Aufgabe A =
Nenne alle Strategien, mit denen sich Timeouts laut dem Text zum Import großer CSV-Dateien vermeiden lassen.

Vorliegender Text =
◆ ◆ ◆ ◆ ◆ ◆ ◆

Große csv Dateien mit Importieren (PHP)
Aus Wikizone
Probleme bei großen csv Dateien
- Memory Overflow
- Timeout
Timeouts lassen sich mit folgenden Strategien vermeiden:
- Aufgeteilter Import
- Effizienter Code
- PHP von der Console (z.B. via Cronjob) starten
Memory Overflows lassen sich so verhindern:
- Nicht alle Datensätze in den Speicher laden (z.B. nicht in ein Array)
- Stattdessen Zeilenweise oder in Häppchen verarbeiten (dauert halt länger)
Lösungsansätze in der Praxis
CSV direkt via MySQL Statement importieren[Bearbeiten]
$sql = "LOAD DATA LOCAL INFILE '/path/to/file.csv' REPLACE INTO TABLE table_name FIELDS TERMINATED BY ',' ENCLOSED BY '\"' LINES TERMINATED BY '\r\n' IGNORE 1 LINES"; $result = $mysqli->query($sql);
Beispiel (ProcessWire)[Bearbeiten]
Bei fast 30.000 Datensätzen ging der Import hier nur wenige ms!
$table = 'dekra_plz';
if(wire()->db->query("SHOW TABLES LIKE '$table'")->num_rows < 1){ // no table ?
$messageQueue[] = "Create Table $table";
// create...

◆ ◆ ◆ ◆ ◆ ◆ ◆

Aufgabe B =
Schreibe die folgenden Einträge vollständig und unverändert Zeile für Zeile ab. Lass die Bilder dabei weg.

Vorliegende Einträge =

◆ ◆ ◆ ◆ ◆ ◆ ◆

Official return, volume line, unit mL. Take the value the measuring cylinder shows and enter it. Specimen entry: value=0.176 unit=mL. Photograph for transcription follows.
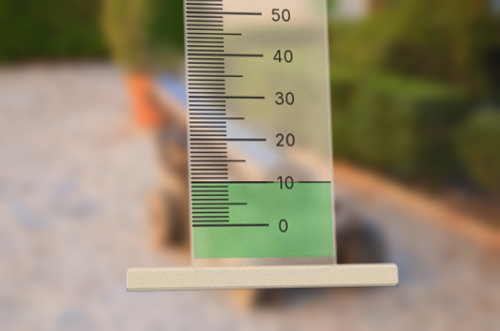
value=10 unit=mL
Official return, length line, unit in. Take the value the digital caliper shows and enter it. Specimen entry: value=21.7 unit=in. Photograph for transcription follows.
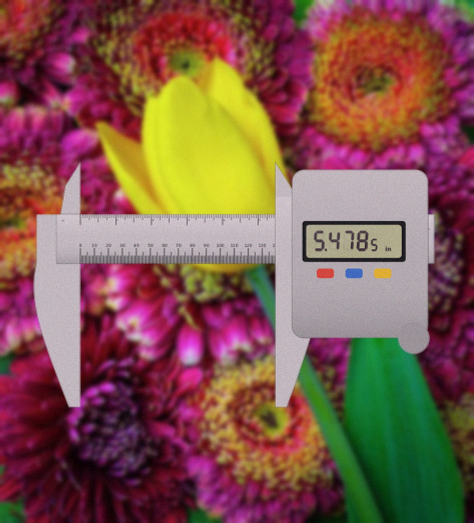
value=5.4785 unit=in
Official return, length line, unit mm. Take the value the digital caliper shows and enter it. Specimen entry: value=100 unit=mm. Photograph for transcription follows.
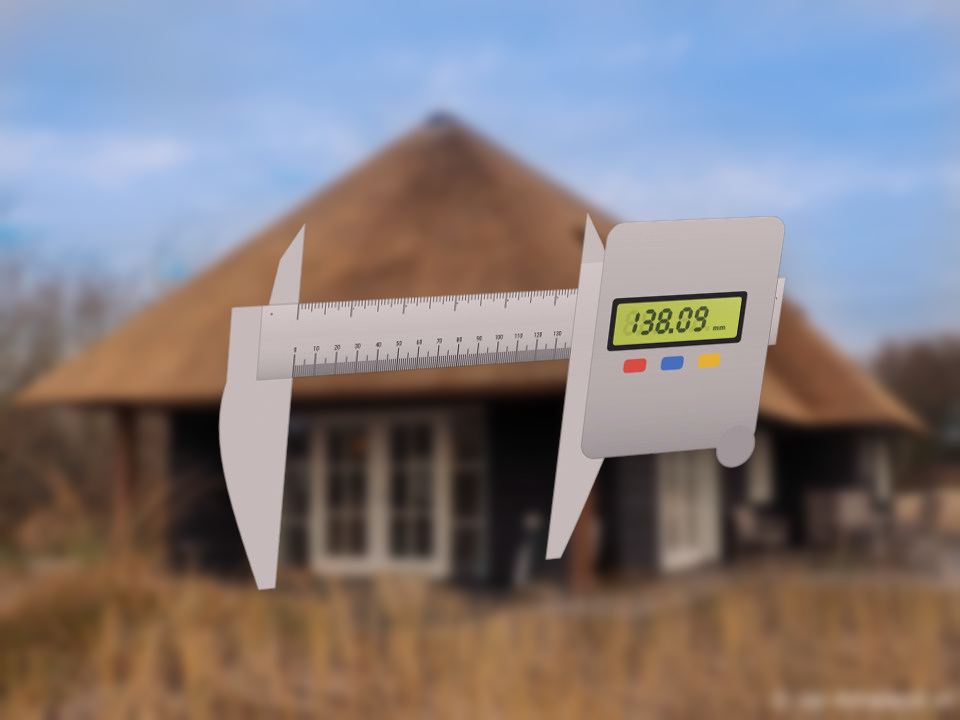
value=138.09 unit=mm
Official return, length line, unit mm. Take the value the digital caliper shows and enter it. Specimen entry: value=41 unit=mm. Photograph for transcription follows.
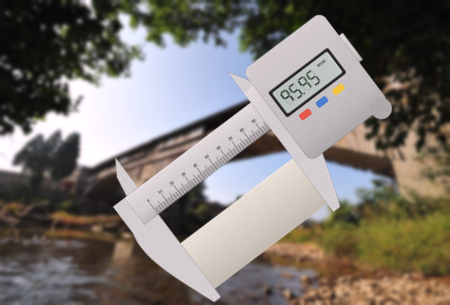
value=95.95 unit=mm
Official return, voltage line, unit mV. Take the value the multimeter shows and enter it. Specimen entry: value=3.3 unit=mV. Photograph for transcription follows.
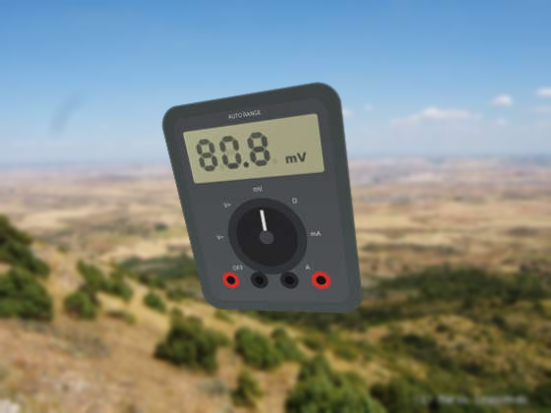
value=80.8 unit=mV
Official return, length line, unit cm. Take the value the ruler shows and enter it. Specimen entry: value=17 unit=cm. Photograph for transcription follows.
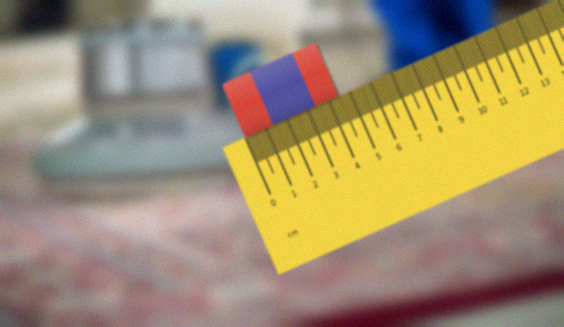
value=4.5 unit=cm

◆ ◆ ◆ ◆ ◆ ◆ ◆

Antwort A =
- Aufgeteilter Import
- Effizienter Code
- PHP von der Console (z.B. via Cronjob) starten

Antwort B =
Official return, volume line, unit mL. Take the value the measuring cylinder shows and enter it. Specimen entry: value=0.176 unit=mL. Photograph for transcription follows.
value=10 unit=mL
Official return, length line, unit in. Take the value the digital caliper shows and enter it. Specimen entry: value=21.7 unit=in. Photograph for transcription follows.
value=5.4785 unit=in
Official return, length line, unit mm. Take the value the digital caliper shows and enter it. Specimen entry: value=100 unit=mm. Photograph for transcription follows.
value=138.09 unit=mm
Official return, length line, unit mm. Take the value the digital caliper shows and enter it. Specimen entry: value=41 unit=mm. Photograph for transcription follows.
value=95.95 unit=mm
Official return, voltage line, unit mV. Take the value the multimeter shows and enter it. Specimen entry: value=3.3 unit=mV. Photograph for transcription follows.
value=80.8 unit=mV
Official return, length line, unit cm. Take the value the ruler shows and enter it. Specimen entry: value=17 unit=cm. Photograph for transcription follows.
value=4.5 unit=cm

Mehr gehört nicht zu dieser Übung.